Similarly, the discount rate compensates early investors for early investment risk.  Discount rates are commonly 20%, but can range from 0% to 50% depending on the context.  If equity is priced at $1 per share during the next round, a discount rate of 20% means that the note will convert at $0.80 per share.  A $100,000 note will purchase 125,000 shares – a 25% premium.

Priced Equity Rounds

Priced equity rounds are the more common investment method.  A key difference is, of course, that a priced equity round involves a valuation of the company.  Investors commonly seek preferred stock, which may carry a 6% to 8% dividend and a liquidation preference at 1x their investment before the common shareholders participate in the proceeds of a sale of the company.  The risk incurred by preferred investors is mitigated by anti-dilution protections and protective provisions, including the right for preferred shareholders to veto certain major actions (e.g., change of control, amendment to governance documents that adversely affect the preferred investors’ securities).  Preferred investors may also have representation on a company’s board of directors or managers.

Which is Better?

The pros and cons of convertible debt vs. priced equity rounds is currently the subject of an intense debate.  A recent survey of Angel Capital Association members published in Forbes (which was not a statistical sample) found the following:

  • 82% of ACA members preferred priced rounds for initial investments; however
  • 78% had participated in at least one convertible note in the prior 18 months; and
  • 25% used convertible notes for over half of their first investment deals.

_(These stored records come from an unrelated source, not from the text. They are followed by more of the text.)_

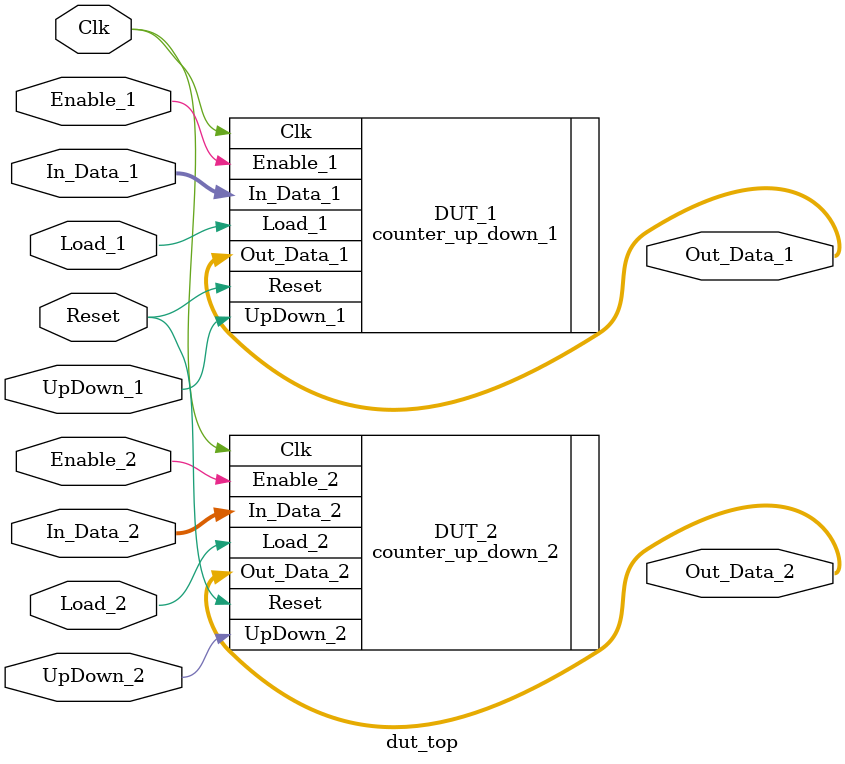
<source format=sv>

`include "counter_up_down_1.sv"
`include "counter_up_down_2.sv"

module dut_top (

// ----- Input Ports -----
  input Clk, Reset, Enable_1, Enable_2, Load_1, Load_2, UpDown_1, UpDown_2,
  input  bit [7:0]  In_Data_1, In_Data_2,

// ----- Output Ports -----
  output bit [7:0] Out_Data_1, Out_Data_2 );

// ----- Counter 1 Instance -----
  counter_up_down_1 DUT_1 (
                           .Clk(Clk),
                           .Reset(Reset),
                           .Enable_1(Enable_1),
                           .Load_1(Load_1),
                           .UpDown_1(UpDown_1),
                           .In_Data_1(In_Data_1),
                           .Out_Data_1(Out_Data_1) );

// ----- Counter 2 Instance -----
  counter_up_down_2 DUT_2 (
                           .Clk(Clk),
                           .Reset(Reset),
                           .Enable_2(Enable_2),
                           .Load_2(Load_2),
                           .UpDown_2(UpDown_2),
                           .In_Data_2(In_Data_2),
                           .Out_Data_2(Out_Data_2) );

endmodule : dut_top

</source>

Those in favor of convertible debt may be drawn by a number of advantages.  Structuring a convertible debt deal is significantly less expensive than a priced equity round.  The discount rate and valuation cap can be valuable rewards for early investment. There are fewer convertible note terms to negotiate, and they are highly flexible and subject to frequent innovation, which helps investors and entrepreneurs align their interests and negotiate contingencies for the many scenarios possible in the uncertain early stage period.

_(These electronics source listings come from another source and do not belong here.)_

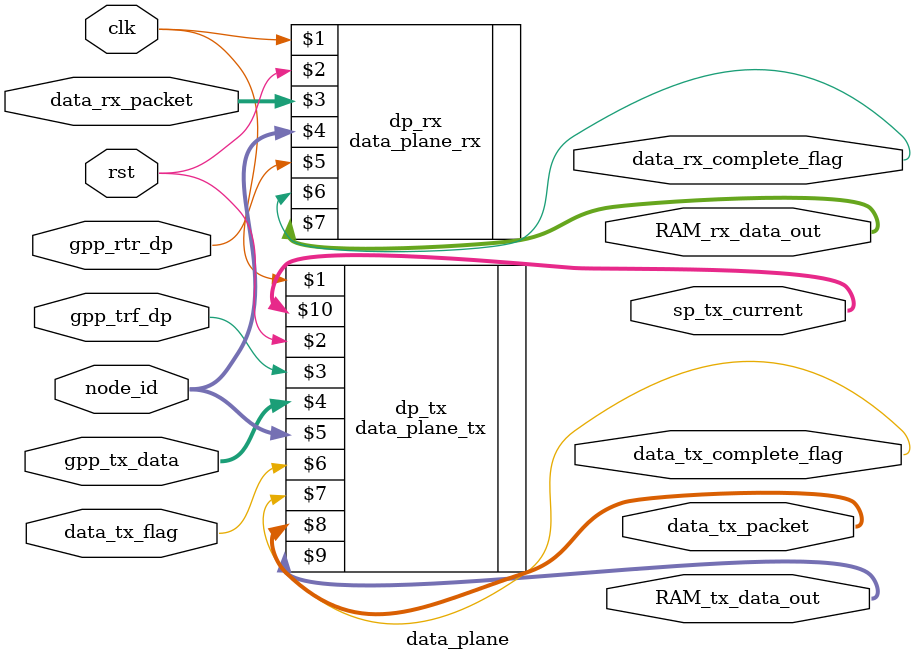
<source format=sv>
/***********************************************************************************
*	File name
				data_plane.sv
*	Description
				This module instantiates the data plane tx & rx.
*	Parameters
				NONE
*	Inputs
				clk - The clock for the system.

				rst - Signal to reset the system to the default values.

				data_rx_packet - This is the packet that is received on the data plane.

				node_id - This will be the id that will be given to the node in the system. NOTE: EACH NODE MUST HAVE A DIFFERENT ID OTHERWISE THERE WILL BE ISSUES IN TX/RX.

				gpp_rtr_dp - This is a control signal which indicates the data plane to modify the stack ponter. Since the values are stored in a stack data structure, the value at the top of the stack is sent to the GPP from the DP reciever.

				gpp_trf_dp - This is a control signal which tells the data plane transmitter that data is going to be transferred from the GPP to the DP transmitter.

				gpp_tx_data - This is the data that will be transferred from the GPP to the DP transmitter RAM.

				data_tx_flag - This is a flag which indicates if the node is transmitting data on the data plane.
*	Outputs	
				data_rx_complete_flag - This flag will reset the data_rx_flag. The value for this is sent from the data plane reciever.

				RAM_rx_data_out - This shows the data that is outputed from the data plane receiver. It will be connected to the RAM of the GPP via a multiplexer.

				data_tx_complete_flag - This flag will reset the data_tx_flag. The value for this is sent from the data plane transmitter.

				data_tx_packet - This is the packet that is transmitted on the data plane.

				RAM_tx_data_out - This input has the value equal to the top of the RAM of the data plane tx RAM.

				sp_tx_current - This has the value of the stack pointer from the data plane tx RAM. This is used to see if the data plane tx RAM is empty or not.
*	Author
				Sreethyan Aravinthan (UCL)
**********************************************************************************/

`include "data_plane_tx.sv"
`include "data_plane_rx.sv"

module data_plane
(
	// signals for the data plane rx
	
	input logic clk,
	input logic rst,
	input logic [31:0] data_rx_packet,
	input shortint node_id,
	input logic gpp_rtr_dp,
	output logic data_rx_complete_flag,	// ***
	output logic [15:0] RAM_rx_data_out,

	// signals for the data plane tx

	input logic gpp_trf_dp,
	input logic [15:0] gpp_tx_data,
	input logic data_tx_flag,	// ***
	output logic data_tx_complete_flag,	// ***
	output logic [31:0] data_tx_packet,
	output logic [15:0] RAM_tx_data_out,	// ***
	output logic [15:0] sp_tx_current	// ***
);
	
	// data plane tx
	data_plane_tx dp_tx(clk,
			    rst,
			    gpp_trf_dp,
			    gpp_tx_data,
			    node_id,
			    data_tx_flag,
			    data_tx_complete_flag,
			    data_tx_packet,
			    RAM_tx_data_out,
			    sp_tx_current);

	// data plane rx
	data_plane_rx dp_rx(clk,
			    rst,
			    data_rx_packet,
			    node_id,
			    gpp_rtr_dp,
			    data_rx_complete_flag,
			    RAM_rx_data_out);
endmodule

</source>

However, investors have reasons to be wary of convertible debt.  While priced equity rounds establish a company’s valuation, convertible debt includes inherent uncertainty.  Furthermore, equity investors negotiate and determine the company’s valuation prior to investing; convertible debt holders without proper valuation cap protection are exposed to an oversized valuation in the next funding round.  Priced equity rounds also include standard incentive-aligning mechanisms such as protective provisions and board representation that are not typically included with convertible debt rounds.  Also, convertible debt holders may miss out on tax benefits that are commonplace for equity investors, and in fact, may incur unintended tax consequences on conversion to equity.

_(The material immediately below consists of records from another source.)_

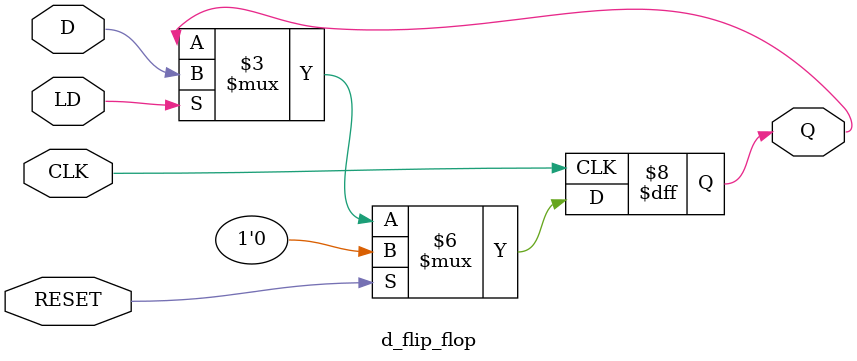
<source format=v>
`ifndef _D_FLIP_FLOP_V_
`define _D_FLIP_FLOP_V_

module d_flip_flop (
	input CLK,
	input RESET,
	input D,
	input LD,
	output reg Q
);

always @ (posedge CLK) begin
	if (RESET) Q <= 0;
	else if (LD) Q <= D;
	else Q <= Q;
end
endmodule

`endif /* _D_FLIP_FLOP_V_ */
</source>
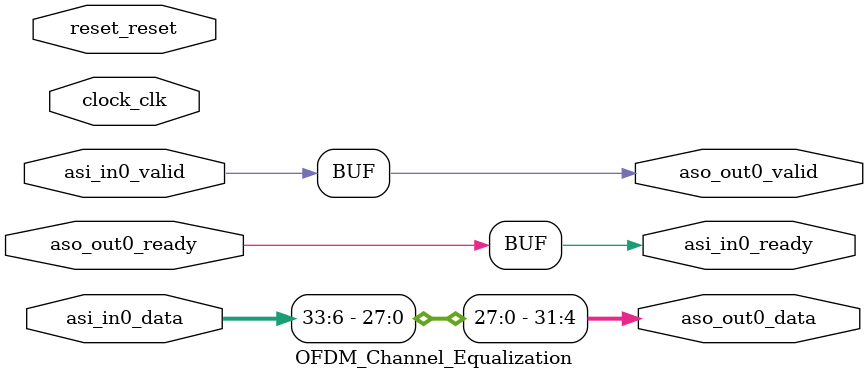
<source format=v>
`timescale 1 ps / 1 ps
module OFDM_Channel_Equalization(
		output wire [31:0] aso_out0_data,  // aso_out0.data
		input  wire        aso_out0_ready, //         .ready
		output wire        aso_out0_valid, //         .valid

		input  wire        clock_clk,      //    clock.clk
		input  wire        reset_reset,    //    reset.reset

		input  wire [33:0] asi_in0_data,   //  asi_in0.data
		output wire        asi_in0_ready,  //         .ready
		input  wire        asi_in0_valid   //         .valid
	);
    assign aso_out0_data[31:18] = asi_in0_data[33:20];
    assign aso_out0_data[17:4] =  asi_in0_data[19:6];
    assign aso_out0_valid= asi_in0_valid;
    assign asi_in0_ready= aso_out0_ready;
endmodule

</source>
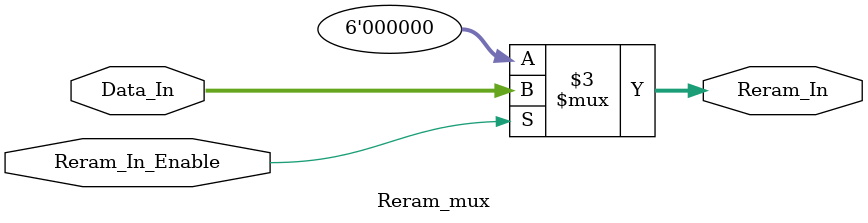
<source format=v>



module Reram_mux(
    input [5:0] Data_In,
    input Reram_In_Enable,
    output reg [5:0] Reram_In
);

//assign Reram_In = Reram_In_Enable ? Data_In[5:0] : 6'b000000;

    always@(*) begin
        if (Reram_In_Enable) Reram_In <= Data_In;
        else Reram_In <= 6'b000000;
    end
endmodule

</source>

Additionally, as the survey above noted, some investors believe there is a time and place for bubblegum Beatles and surly Stones.  The choice between convertible notes and priced equity rounds is not a zero-sum game; rather it is a choice of the investment approach that best suits the deal, investor and entrepreneur.  Ultimately, whether and under what terms investors and entrepreneurs Come Together is a weighing of pros and cons; after all, no investment is perfect because (say it with me) You Can’t Always Get What You Want.